With Gannett closing its InJersey hyperlocal sites this week, there is a good autopsy in StreetFight that you should read.

Written by Ted Mann, Gannett's New Jersey digital development director, it's one of those rare assessments that is neither shrouded in black nor shaded by rose-colored glasses. It's pretty much just the cold, hard facts (OK, with a little hopefulness thrown in).

Some of the things I thought were interesting:
  • News maps are eye-candy, not much else. As Mann says, that might change as geolocative and mobile are more integrated, but for now, no one seems to be clicking on them. I still think such visual representations might be the best way to present some individual stories especially when location is a key (I still go back to my July Fourth map of parades, fireworks, etc., instead of a river of text), but this does add a dose of reality to the mix.
  • Aggregation and syndication are NOT the way to build viable hyperlocal sites. I and others have said it, but let's let Mann say it: It was almost immediately apparent that we’d ripped the soul out of the sites, and they quickly became ghost towns.

▸ **Data excerpts**:
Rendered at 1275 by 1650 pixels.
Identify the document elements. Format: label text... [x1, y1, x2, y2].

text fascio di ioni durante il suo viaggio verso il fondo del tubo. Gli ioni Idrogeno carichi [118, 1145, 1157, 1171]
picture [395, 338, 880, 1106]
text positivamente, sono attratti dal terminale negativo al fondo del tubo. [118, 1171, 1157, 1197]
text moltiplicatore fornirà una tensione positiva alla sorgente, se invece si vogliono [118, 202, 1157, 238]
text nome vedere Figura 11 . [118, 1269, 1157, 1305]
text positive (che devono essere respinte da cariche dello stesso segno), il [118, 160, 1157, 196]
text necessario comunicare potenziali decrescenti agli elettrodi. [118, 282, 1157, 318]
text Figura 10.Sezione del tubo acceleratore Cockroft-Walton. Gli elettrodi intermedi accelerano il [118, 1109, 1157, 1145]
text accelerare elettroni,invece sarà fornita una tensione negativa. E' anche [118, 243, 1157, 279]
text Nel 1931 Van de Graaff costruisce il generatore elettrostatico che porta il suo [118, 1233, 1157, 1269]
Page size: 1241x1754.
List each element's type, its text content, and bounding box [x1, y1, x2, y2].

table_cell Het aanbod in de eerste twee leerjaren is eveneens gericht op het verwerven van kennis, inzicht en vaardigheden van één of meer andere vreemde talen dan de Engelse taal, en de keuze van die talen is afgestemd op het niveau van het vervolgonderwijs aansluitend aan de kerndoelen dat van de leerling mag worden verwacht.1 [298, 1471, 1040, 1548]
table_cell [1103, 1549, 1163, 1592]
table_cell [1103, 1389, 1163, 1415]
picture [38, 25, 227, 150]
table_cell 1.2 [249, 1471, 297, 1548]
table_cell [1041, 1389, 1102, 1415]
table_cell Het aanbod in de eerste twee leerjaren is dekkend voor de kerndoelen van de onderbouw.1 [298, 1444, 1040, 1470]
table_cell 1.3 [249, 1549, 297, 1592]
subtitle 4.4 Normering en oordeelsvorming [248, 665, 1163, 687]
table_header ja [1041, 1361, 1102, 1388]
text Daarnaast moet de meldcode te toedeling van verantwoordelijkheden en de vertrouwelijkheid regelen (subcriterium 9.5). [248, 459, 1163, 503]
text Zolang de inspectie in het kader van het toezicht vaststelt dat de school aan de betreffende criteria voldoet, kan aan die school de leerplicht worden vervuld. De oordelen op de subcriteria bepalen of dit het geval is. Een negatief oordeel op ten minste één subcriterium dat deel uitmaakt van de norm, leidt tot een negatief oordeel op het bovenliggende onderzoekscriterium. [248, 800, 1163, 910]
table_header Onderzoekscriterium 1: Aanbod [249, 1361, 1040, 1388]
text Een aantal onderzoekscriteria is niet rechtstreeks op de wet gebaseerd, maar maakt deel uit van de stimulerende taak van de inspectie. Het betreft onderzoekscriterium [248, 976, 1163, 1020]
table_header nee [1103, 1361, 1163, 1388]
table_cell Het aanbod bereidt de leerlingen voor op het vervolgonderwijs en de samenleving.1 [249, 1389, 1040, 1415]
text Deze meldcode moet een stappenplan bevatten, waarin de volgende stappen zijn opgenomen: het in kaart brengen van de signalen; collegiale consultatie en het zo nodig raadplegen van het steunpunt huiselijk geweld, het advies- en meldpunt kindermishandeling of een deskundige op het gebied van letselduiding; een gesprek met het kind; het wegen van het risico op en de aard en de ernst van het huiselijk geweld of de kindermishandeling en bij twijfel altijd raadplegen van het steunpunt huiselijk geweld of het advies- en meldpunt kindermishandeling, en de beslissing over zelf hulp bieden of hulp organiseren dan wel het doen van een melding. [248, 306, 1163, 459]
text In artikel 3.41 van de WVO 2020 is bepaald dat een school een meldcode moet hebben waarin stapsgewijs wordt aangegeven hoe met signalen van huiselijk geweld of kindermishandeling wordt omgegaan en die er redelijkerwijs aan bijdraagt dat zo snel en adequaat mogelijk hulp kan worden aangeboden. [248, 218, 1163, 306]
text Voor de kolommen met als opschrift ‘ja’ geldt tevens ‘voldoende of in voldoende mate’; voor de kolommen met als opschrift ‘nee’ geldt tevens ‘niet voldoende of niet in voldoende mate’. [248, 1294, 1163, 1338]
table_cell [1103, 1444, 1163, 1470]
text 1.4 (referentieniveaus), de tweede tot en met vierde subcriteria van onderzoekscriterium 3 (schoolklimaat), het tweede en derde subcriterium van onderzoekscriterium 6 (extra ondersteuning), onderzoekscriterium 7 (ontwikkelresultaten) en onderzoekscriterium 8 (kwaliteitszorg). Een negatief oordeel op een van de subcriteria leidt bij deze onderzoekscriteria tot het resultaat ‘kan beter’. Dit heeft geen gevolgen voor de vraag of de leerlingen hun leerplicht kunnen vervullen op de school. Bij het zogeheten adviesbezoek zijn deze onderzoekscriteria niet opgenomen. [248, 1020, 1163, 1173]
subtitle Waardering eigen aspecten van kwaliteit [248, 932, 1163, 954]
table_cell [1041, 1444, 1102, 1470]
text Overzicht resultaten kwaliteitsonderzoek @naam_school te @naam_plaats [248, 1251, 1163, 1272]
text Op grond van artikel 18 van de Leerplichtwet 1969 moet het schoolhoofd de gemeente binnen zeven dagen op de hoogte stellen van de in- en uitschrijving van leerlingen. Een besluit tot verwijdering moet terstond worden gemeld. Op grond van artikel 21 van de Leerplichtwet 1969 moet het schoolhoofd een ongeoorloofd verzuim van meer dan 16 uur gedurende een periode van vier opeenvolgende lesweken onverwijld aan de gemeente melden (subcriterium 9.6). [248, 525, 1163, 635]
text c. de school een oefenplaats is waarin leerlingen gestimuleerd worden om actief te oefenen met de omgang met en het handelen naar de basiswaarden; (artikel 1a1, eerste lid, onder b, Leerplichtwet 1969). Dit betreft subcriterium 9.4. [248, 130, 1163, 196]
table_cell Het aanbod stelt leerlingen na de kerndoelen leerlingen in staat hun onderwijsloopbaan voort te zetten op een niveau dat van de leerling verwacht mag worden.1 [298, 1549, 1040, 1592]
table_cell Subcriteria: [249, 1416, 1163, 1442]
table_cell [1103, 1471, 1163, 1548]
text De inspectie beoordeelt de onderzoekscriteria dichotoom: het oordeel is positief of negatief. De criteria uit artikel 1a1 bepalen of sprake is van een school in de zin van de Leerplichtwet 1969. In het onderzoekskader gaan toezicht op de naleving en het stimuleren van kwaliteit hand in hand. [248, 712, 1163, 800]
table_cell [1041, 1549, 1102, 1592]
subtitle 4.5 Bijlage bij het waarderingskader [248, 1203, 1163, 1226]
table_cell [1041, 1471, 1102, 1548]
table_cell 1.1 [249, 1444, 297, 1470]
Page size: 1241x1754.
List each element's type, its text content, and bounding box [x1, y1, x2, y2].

▸ **Task instructions**:
- A) In the text about Gannett's InJersey hyperlocal sites, who wrote the assessment published in StreetFight?
- B) Extend the text on the closing of Gannett's InJersey hyperlocal sites, picking up after its final sentence.

▸ **Written answers**:
- A) Ted Mann, Gannett's New Jersey digital development director.

- B)
  •  Flashy content management systems don't matter. You can build a good site on the cheap. But it has to have content and features people want. InJersey used WordPress and BuddyPress. (This is reinforced from my own experience with Hartsville Today. The CMS doesn't matter, but the features and ease of use do. When Media General ditched Drupal and moved the site to Expression Engine, but without using any of the EE plug-ins so that it became just a glorified message board without the ease of associating pictures with posts, an online calendar, a list of recent posts and comments, etc., the site lost users in droves, and they said that was exactly why. (To the credit of a developer at one of MG's papers, some of that functionality was restored, but too late and not the calendar, which effectively migrated to Facebook.).)
  • Modesty is the best quality when it comes to expectations of growing audience (which is why - my comment here - hyperlocal sites and large media chains simply may not mix). Mann says the 17 sites had 2,259 members and 90 regular contributors. One of the sites had 65,000 pageviews in a month (he doesn't break out others, though in a Poynter piece he says some others had only a few thousand). Those of us in the trenches might rejoice at some of those numbers, but they are not enough inside a big organization that is looking for profitability and cash flow and measures audience in numbers far larger.
  • Banner ads couldn't support the site. No surprise there, but the debate will continue. Mann references Howard Owens, a friend of mine, who does seem to have success with The Batavian.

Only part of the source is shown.